Spatial grounding data
————————

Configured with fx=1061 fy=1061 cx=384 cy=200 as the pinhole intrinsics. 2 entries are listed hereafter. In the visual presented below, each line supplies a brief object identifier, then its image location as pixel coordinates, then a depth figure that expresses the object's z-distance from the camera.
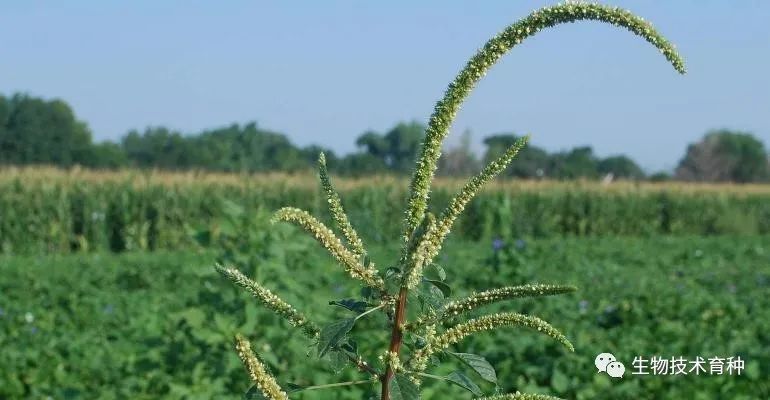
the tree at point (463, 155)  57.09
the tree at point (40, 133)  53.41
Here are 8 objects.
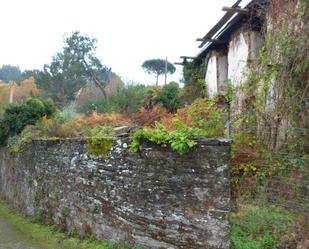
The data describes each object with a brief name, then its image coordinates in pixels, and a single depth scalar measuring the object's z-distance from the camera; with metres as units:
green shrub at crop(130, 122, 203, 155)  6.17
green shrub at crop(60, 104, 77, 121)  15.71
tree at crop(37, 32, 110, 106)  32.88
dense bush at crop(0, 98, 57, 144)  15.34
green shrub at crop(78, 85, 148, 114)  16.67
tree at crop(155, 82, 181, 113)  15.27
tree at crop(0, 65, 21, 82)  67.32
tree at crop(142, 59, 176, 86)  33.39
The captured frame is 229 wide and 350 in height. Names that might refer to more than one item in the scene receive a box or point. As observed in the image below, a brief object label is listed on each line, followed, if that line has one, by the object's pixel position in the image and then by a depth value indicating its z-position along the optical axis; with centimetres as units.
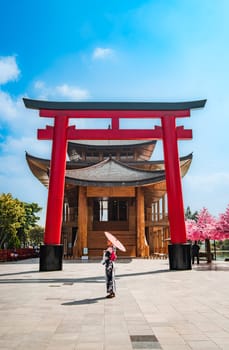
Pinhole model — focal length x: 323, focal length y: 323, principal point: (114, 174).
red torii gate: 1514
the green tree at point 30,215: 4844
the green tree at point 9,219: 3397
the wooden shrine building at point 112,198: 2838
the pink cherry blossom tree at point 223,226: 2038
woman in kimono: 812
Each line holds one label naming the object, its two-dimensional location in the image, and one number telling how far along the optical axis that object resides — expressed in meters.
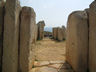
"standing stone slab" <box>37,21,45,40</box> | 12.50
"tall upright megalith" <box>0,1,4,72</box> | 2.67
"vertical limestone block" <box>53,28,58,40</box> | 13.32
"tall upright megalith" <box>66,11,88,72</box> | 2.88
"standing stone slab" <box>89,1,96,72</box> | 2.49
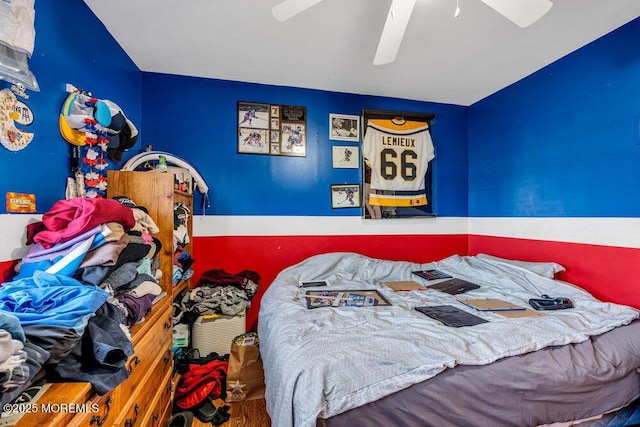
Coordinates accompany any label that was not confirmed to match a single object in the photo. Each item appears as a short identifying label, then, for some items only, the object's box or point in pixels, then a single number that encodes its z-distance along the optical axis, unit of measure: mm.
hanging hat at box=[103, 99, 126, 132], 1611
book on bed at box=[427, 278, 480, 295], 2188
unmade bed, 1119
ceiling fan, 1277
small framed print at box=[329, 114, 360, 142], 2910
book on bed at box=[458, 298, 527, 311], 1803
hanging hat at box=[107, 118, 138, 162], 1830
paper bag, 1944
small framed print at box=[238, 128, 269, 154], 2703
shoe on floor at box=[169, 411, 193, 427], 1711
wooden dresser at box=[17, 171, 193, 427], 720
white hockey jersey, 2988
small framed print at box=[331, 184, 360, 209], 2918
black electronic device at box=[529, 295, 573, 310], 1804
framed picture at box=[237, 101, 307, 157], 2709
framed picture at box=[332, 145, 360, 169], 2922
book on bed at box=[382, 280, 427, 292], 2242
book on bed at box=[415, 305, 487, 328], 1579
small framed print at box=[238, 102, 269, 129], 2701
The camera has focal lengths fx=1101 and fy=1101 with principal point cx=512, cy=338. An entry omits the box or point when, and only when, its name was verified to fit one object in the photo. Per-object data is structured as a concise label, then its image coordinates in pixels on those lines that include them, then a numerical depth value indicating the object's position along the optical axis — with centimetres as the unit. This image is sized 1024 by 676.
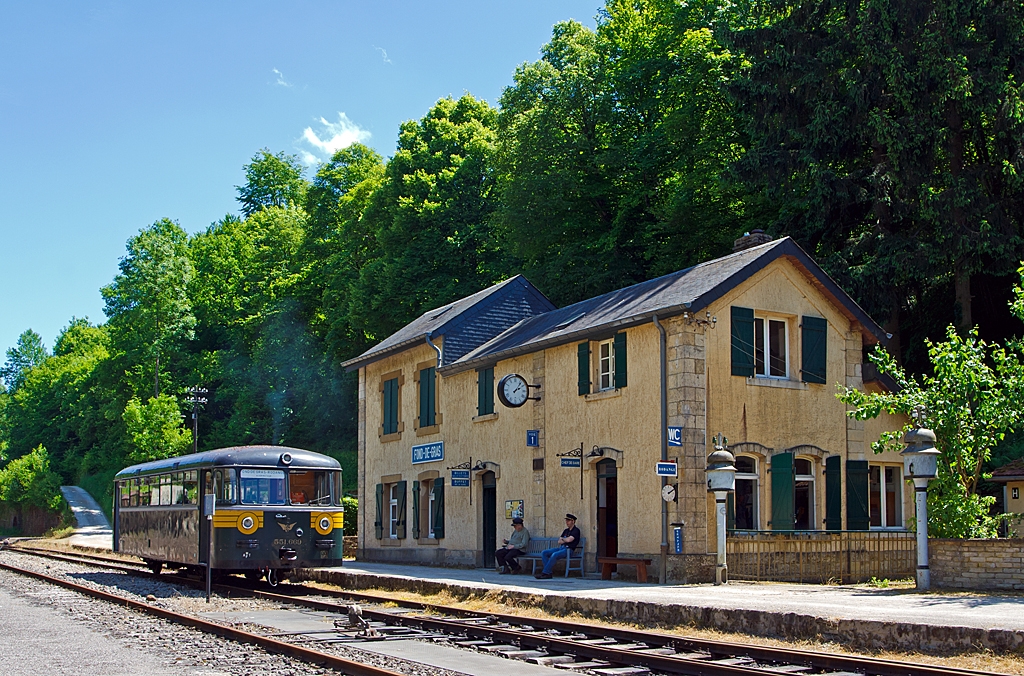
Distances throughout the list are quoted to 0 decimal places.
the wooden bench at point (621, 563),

————————

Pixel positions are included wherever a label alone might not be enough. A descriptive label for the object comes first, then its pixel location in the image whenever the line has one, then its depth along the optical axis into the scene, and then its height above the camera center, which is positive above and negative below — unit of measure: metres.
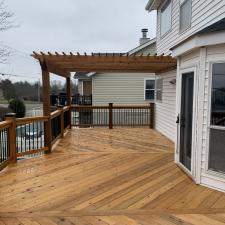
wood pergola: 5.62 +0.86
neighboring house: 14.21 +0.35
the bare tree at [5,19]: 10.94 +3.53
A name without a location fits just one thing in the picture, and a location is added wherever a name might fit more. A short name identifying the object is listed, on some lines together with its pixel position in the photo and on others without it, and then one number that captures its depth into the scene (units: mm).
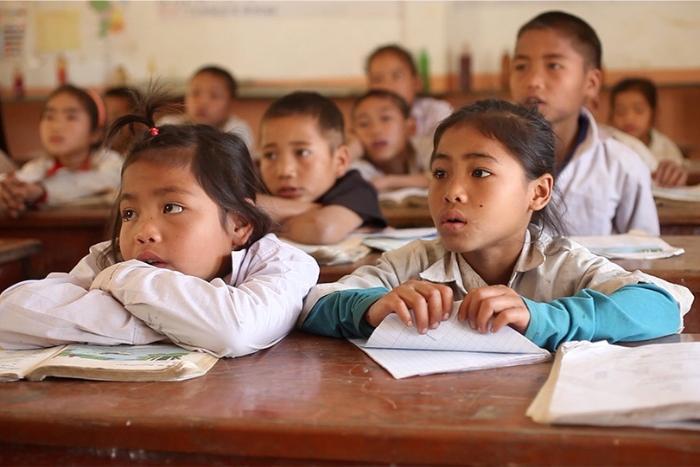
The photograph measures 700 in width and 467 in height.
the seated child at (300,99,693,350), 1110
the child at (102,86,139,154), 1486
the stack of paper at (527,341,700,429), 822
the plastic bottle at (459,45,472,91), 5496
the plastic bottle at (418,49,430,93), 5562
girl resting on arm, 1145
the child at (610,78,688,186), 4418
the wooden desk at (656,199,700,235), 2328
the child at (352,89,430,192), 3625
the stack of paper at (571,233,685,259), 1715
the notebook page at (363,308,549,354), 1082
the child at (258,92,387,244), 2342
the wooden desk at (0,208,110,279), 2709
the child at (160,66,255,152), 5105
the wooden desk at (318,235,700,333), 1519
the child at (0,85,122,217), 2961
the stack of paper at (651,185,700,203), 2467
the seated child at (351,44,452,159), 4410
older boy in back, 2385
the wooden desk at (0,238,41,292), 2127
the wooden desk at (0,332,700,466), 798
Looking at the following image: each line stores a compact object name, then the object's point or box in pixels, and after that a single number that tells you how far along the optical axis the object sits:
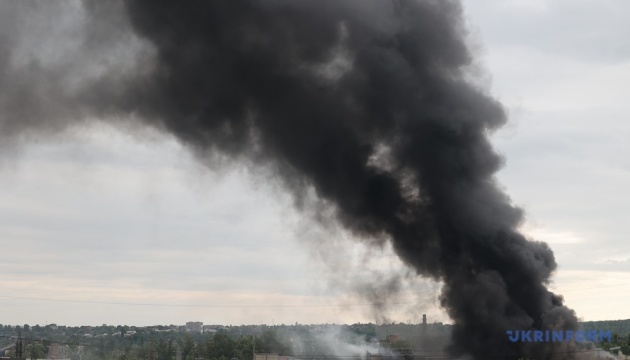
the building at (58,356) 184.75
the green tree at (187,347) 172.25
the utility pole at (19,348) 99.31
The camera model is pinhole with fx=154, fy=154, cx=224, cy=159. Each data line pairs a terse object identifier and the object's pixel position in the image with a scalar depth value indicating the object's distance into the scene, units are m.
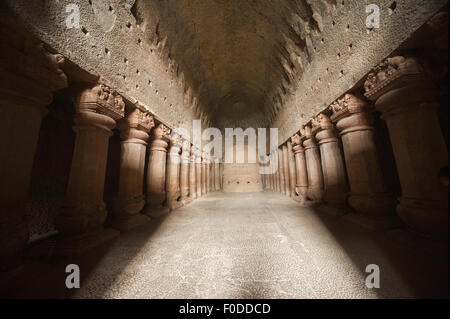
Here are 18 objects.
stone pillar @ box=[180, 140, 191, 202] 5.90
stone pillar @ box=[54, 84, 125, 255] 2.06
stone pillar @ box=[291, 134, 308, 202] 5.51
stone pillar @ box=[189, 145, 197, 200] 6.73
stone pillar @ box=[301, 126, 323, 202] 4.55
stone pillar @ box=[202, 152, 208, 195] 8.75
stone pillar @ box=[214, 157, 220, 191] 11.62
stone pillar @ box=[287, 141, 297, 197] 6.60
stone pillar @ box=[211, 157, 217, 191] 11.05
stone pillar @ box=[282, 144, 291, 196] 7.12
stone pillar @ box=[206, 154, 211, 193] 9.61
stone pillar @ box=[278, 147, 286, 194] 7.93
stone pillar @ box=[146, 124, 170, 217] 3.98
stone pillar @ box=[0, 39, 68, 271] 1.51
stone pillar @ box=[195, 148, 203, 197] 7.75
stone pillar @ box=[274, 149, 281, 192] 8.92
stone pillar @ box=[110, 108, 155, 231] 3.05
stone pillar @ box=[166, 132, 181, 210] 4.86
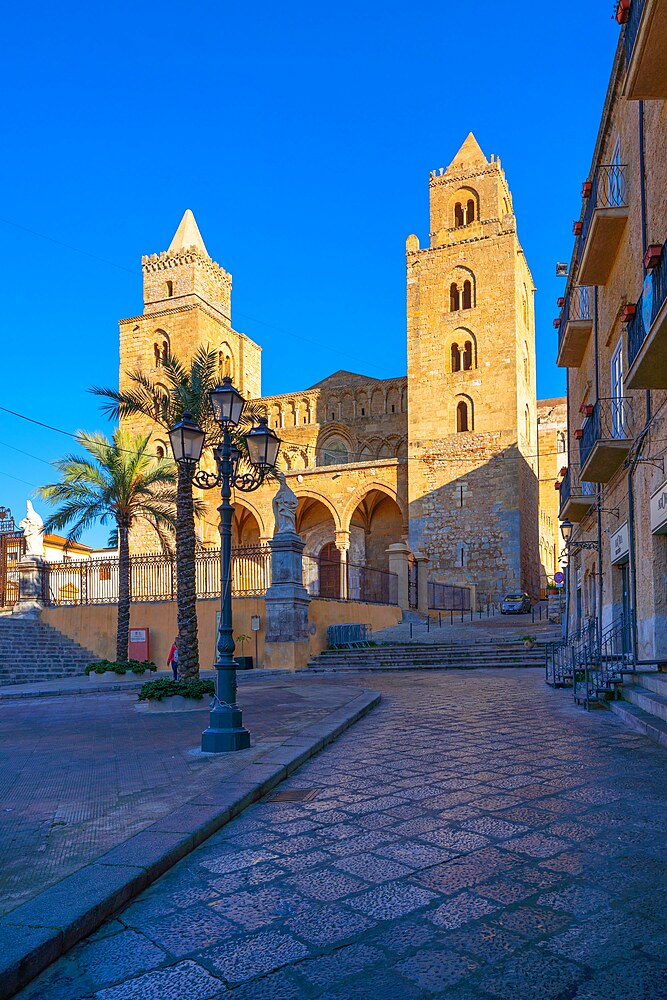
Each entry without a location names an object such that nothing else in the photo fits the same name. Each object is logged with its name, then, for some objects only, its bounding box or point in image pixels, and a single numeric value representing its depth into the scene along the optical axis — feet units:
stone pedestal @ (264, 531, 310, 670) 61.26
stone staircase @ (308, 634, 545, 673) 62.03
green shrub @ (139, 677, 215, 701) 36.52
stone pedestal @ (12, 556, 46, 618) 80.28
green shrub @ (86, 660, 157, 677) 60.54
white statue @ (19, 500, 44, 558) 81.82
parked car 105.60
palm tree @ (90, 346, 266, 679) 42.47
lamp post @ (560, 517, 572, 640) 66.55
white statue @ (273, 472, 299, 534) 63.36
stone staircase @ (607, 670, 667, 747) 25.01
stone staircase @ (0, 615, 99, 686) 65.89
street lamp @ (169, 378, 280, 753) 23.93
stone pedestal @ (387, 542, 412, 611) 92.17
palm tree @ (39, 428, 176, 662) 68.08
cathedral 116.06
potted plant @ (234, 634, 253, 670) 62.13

————————

Problem requirements: Using the data above, transcribe exactly the lines between those containing "Configured with fx=1061" and "Here are 8 objects.", inclusive, and leave every picture behind.

Written answer:
Configured with fx=1061 fy=1061 cx=384 cy=200 as the pinhole intrinsics. 2 entries are listed hereafter. In the visual presented below, each line supplies a brief object identifier, then its image location as pixel coordinates, then a depth figure that expresses the object's z-distance from the camera.
the tree at point (463, 155)  57.09
the tree at point (40, 133)  53.41
Here are 8 objects.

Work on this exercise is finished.